======== Records to use

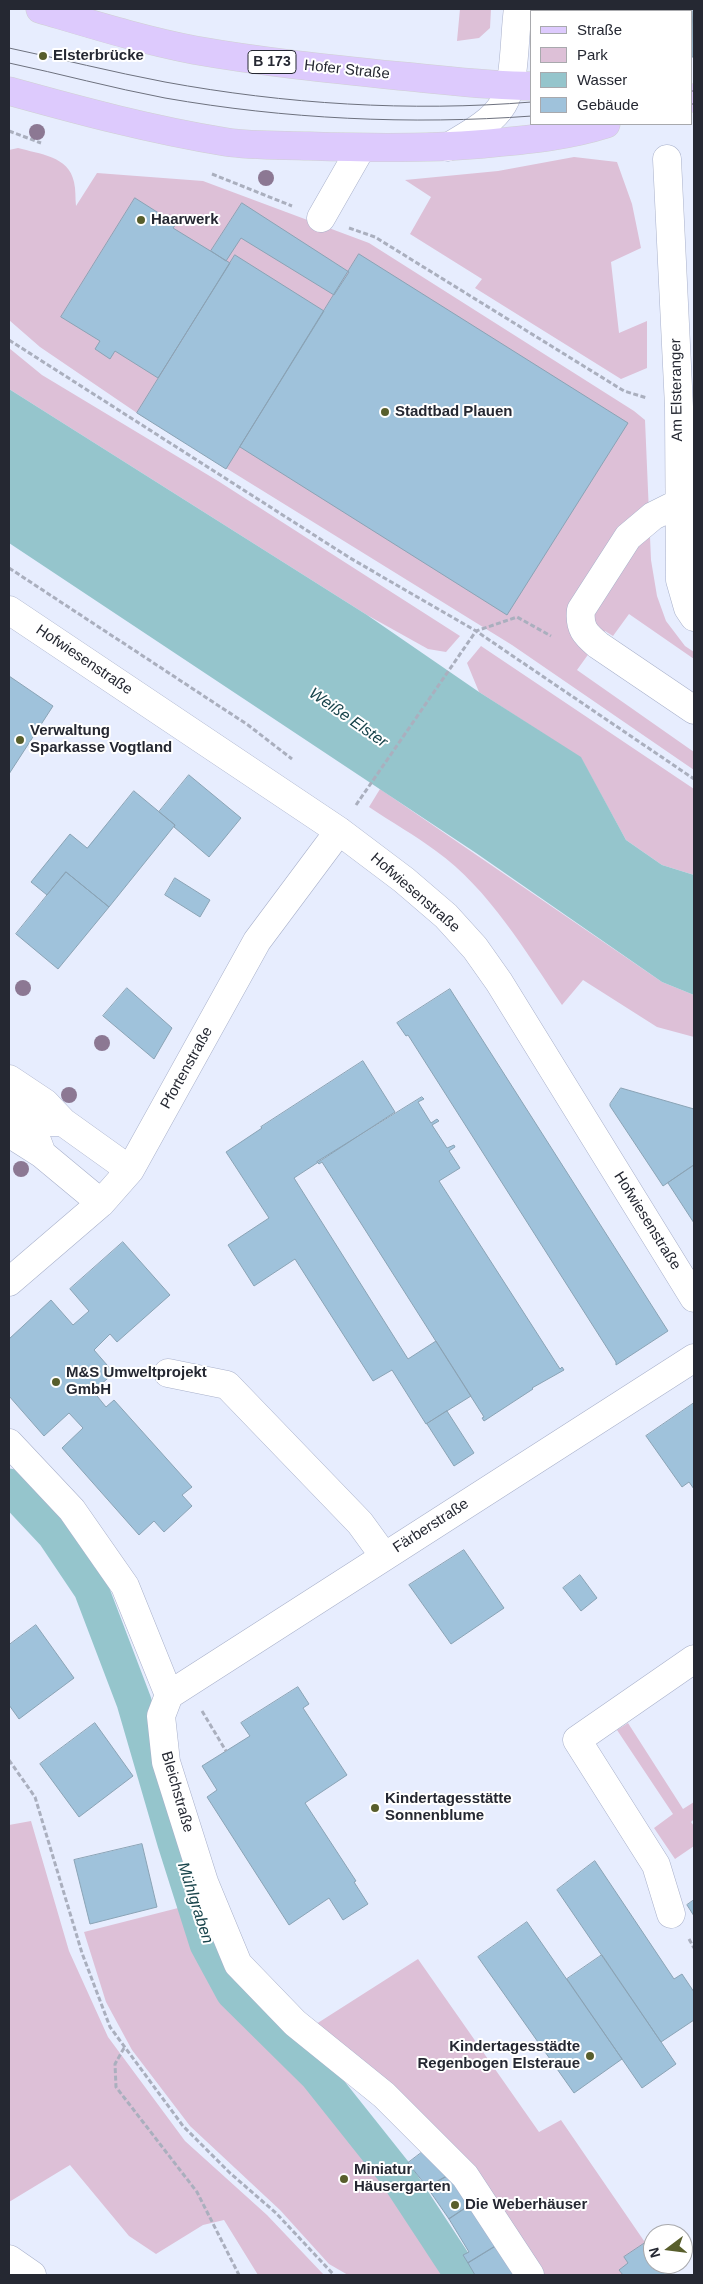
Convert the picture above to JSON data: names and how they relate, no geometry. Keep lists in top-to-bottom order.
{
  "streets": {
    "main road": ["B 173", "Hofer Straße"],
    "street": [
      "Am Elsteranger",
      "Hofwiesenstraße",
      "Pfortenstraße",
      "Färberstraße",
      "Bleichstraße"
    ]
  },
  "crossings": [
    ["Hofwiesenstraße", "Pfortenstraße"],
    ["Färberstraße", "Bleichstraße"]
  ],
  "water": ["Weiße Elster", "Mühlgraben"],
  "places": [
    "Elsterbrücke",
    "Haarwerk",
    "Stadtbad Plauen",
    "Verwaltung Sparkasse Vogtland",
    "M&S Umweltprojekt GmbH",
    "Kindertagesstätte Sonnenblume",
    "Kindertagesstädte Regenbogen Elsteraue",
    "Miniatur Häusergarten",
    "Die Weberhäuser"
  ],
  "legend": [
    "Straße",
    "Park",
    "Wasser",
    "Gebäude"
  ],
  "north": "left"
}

================

Exercise brief:
Leaving the images out, return every record exactly.

Answer box:
Convert the picture above to JSON data: names and how they relate, no geometry. Keep lists in top-to-bottom order.
{
  "streets": {
    "main road": ["B 173", "Hofer Straße"],
    "street": [
      "Am Elsteranger",
      "Hofwiesenstraße",
      "Pfortenstraße",
      "Färberstraße",
      "Bleichstraße"
    ]
  },
  "crossings": [
    ["Hofwiesenstraße", "Pfortenstraße"],
    ["Färberstraße", "Bleichstraße"]
  ],
  "water": ["Weiße Elster", "Mühlgraben"],
  "places": [
    "Elsterbrücke",
    "Haarwerk",
    "Stadtbad Plauen",
    "Verwaltung Sparkasse Vogtland",
    "M&S Umweltprojekt GmbH",
    "Kindertagesstätte Sonnenblume",
    "Kindertagesstädte Regenbogen Elsteraue",
    "Miniatur Häusergarten",
    "Die Weberhäuser"
  ],
  "legend": [
    "Straße",
    "Park",
    "Wasser",
    "Gebäude"
  ],
  "north": "left"
}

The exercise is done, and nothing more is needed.